**TASK DIRECTIONS:** Your response should consist of the records, reproduced exactly.
***** MATERIAL FOR THIS EXERCISE
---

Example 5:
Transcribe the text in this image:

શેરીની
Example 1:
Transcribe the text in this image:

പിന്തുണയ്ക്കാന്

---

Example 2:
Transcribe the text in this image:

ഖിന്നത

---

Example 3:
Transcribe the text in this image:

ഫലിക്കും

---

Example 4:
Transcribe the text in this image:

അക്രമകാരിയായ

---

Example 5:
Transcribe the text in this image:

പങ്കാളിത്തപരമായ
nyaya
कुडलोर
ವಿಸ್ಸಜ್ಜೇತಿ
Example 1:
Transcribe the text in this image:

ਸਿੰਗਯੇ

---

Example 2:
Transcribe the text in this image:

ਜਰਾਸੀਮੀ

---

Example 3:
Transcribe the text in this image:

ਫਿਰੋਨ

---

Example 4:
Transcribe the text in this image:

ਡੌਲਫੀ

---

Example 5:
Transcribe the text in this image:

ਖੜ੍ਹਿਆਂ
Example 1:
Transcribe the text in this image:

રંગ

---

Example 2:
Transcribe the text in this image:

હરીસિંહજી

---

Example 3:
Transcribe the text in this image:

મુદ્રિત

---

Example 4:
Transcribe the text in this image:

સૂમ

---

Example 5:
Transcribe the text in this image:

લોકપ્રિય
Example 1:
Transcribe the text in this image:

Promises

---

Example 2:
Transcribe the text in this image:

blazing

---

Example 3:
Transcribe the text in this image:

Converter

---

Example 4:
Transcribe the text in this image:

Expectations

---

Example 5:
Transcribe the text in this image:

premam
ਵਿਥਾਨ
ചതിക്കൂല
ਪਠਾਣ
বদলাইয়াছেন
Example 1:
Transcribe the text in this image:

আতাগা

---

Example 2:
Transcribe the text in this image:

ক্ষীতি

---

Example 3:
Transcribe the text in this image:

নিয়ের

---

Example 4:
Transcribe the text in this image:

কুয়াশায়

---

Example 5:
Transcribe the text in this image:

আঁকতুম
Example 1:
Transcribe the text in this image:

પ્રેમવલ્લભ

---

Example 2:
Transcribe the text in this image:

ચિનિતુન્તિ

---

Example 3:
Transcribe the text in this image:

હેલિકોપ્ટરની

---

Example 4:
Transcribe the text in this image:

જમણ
**********
**RESULT FOR THIS TASK:**
---

Example 5:
Transcribe the text in this image:

શેરીની
Example 1:
Transcribe the text in this image:

പിന്തുണയ്ക്കാന്

---

Example 2:
Transcribe the text in this image:

ഖിന്നത

---

Example 3:
Transcribe the text in this image:

ഫലിക്കും

---

Example 4:
Transcribe the text in this image:

അക്രമകാരിയായ

---

Example 5:
Transcribe the text in this image:

പങ്കാളിത്തപരമായ
nyaya
कुडलोर
ವಿಸ್ಸಜ್ಜೇತಿ
Example 1:
Transcribe the text in this image:

ਸਿੰਗਯੇ

---

Example 2:
Transcribe the text in this image:

ਜਰਾਸੀਮੀ

---

Example 3:
Transcribe the text in this image:

ਫਿਰੋਨ

---

Example 4:
Transcribe the text in this image:

ਡੌਲਫੀ

---

Example 5:
Transcribe the text in this image:

ਖੜ੍ਹਿਆਂ
Example 1:
Transcribe the text in this image:

રંગ

---

Example 2:
Transcribe the text in this image:

હરીસિંહજી

---

Example 3:
Transcribe the text in this image:

મુદ્રિત

---

Example 4:
Transcribe the text in this image:

સૂમ

---

Example 5:
Transcribe the text in this image:

લોકપ્રિય
Example 1:
Transcribe the text in this image:

Promises

---

Example 2:
Transcribe the text in this image:

blazing

---

Example 3:
Transcribe the text in this image:

Converter

---

Example 4:
Transcribe the text in this image:

Expectations

---

Example 5:
Transcribe the text in this image:

premam
ਵਿਥਾਨ
ചതിക്കൂല
ਪਠਾਣ
বদলাইয়াছেন
Example 1:
Transcribe the text in this image:

আতাগা

---

Example 2:
Transcribe the text in this image:

ক্ষীতি

---

Example 3:
Transcribe the text in this image:

নিয়ের

---

Example 4:
Transcribe the text in this image:

কুয়াশায়

---

Example 5:
Transcribe the text in this image:

আঁকতুম
Example 1:
Transcribe the text in this image:

પ્રેમવલ્લભ

---

Example 2:
Transcribe the text in this image:

ચિનિતુન્તિ

---

Example 3:
Transcribe the text in this image:

હેલિકોપ્ટરની

---

Example 4:
Transcribe the text in this image:

જમણ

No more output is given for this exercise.